# Milestone2 CM10 Rom on D2G



## chanaka (Jul 17, 2012)

Is it possible to flash this rom on D2G?

http://forum.xda-developers.com/showthread.php?t=1827801

Will it brick my D2G after flashing?


----------



## Morlok8k (Jul 13, 2012)

I personally wouldnt try it. I'm not big on roms, but more importaintly, there are probably some big incompatibilities mostly due to the differing radios. the M2 is GSM only right? so, if you use GSM with it or are WIFI only, then it might work?

idk, this is a little outside my range of d2g knowlege...

but something in the back of my mind tells me it wont work.


----------



## Dubbsy (Jul 30, 2012)

I don't think I want cm10 on this phone, at least yet. I'm already pushing it having a decent running cm9 on a device that shipped with froyo. Don't get me wrong if someone did the initial port and it had about the same amount of issues as cm9, I'd probably switch.
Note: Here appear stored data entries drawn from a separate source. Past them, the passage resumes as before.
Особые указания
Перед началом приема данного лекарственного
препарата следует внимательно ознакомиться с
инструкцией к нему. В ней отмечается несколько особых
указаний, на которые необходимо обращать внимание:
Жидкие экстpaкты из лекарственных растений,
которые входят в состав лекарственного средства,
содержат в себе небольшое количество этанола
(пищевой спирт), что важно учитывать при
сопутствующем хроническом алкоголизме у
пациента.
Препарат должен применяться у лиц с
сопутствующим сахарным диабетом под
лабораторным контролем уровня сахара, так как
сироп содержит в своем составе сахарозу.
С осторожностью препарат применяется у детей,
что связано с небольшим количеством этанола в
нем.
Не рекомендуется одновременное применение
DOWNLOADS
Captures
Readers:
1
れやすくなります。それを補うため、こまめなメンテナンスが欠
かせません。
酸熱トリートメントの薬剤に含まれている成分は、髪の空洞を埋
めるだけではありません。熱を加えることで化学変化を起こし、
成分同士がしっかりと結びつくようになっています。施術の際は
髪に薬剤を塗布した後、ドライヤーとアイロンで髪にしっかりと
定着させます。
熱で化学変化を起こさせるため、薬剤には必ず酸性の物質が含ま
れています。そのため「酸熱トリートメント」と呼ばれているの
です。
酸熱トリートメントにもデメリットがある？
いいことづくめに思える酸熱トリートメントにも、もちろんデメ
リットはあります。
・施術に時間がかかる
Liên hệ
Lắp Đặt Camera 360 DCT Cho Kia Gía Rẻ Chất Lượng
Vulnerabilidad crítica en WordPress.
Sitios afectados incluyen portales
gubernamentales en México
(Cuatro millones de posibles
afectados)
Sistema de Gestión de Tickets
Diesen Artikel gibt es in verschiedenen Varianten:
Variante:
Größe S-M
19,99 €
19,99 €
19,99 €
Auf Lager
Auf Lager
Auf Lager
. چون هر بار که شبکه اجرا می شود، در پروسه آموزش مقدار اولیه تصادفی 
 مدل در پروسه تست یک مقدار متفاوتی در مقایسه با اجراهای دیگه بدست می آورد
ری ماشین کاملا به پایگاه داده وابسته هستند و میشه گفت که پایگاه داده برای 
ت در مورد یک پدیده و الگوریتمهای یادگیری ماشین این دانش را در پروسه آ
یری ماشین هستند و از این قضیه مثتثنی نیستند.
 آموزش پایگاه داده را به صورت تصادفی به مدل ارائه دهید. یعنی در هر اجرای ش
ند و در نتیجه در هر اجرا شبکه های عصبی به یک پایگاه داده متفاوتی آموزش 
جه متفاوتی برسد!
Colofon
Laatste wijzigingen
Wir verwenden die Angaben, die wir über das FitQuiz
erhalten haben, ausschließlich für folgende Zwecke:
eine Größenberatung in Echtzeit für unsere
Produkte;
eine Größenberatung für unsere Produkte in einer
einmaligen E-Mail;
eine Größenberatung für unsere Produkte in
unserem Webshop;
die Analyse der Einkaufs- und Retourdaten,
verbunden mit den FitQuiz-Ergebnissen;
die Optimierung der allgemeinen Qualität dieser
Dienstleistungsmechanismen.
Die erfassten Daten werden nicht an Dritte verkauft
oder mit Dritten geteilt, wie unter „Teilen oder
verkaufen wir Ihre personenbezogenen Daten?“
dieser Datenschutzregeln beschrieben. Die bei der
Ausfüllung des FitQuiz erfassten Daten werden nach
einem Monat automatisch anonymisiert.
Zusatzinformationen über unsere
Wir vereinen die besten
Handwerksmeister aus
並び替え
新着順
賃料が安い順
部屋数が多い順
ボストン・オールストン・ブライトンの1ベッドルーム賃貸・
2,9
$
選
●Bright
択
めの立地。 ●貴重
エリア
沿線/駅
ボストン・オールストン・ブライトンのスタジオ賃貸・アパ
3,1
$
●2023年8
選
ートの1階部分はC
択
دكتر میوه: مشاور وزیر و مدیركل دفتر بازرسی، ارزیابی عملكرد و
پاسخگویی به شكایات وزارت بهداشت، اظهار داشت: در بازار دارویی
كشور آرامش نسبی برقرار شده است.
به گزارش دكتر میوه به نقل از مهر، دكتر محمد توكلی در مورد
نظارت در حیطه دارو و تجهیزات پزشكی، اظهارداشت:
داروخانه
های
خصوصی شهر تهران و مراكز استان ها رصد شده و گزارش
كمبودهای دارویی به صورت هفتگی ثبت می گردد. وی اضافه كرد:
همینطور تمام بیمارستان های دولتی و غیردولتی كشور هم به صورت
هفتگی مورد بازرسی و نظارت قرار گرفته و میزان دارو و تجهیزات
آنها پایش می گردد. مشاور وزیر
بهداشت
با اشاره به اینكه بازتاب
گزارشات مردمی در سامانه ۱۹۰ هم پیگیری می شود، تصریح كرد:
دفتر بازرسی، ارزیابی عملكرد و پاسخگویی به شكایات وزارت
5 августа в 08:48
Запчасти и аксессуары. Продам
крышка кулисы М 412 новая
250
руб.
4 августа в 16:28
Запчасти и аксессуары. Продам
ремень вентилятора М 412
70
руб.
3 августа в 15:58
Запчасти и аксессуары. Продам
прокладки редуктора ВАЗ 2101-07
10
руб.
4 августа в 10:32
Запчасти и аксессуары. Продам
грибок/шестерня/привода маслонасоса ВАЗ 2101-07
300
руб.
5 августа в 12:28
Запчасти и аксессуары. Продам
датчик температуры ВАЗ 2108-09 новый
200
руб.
But I'm not knowledable enough yet to know what all would need swapped in the rom to make the regions and basebands compatible.

I imagine the d2g would be a lot easier to do than the d2. But I'm not entirely sure what is involved with the regional changes.


----------



## Gasai Yuno (Jul 25, 2011)

First of all, Milestone 2 has a different modem. Then there's a different camera. Etc., etc.


----------



## Dubbsy (Jul 30, 2012)

That's what I meant about how I'm not knowledgable enough on what needs changed. I knew the region settings and radios were different. Didnt think the camera would be.


----------



## supergear (Jul 18, 2012)

chanaka said:


> Is it possible to flash this rom on D2G?
> 
> http://forum.xda-developers.com/showthread.php?t=1827801
> 
> Will it brick my D2G after flashing?


It will boot loop. You will have to suffer a stock reinstall and reroot etc

Sent from my SCH-I200 using RootzWiki


----------



## chanaka (Jul 17, 2012)

Ok guys 
I will stick to CM9 then


----------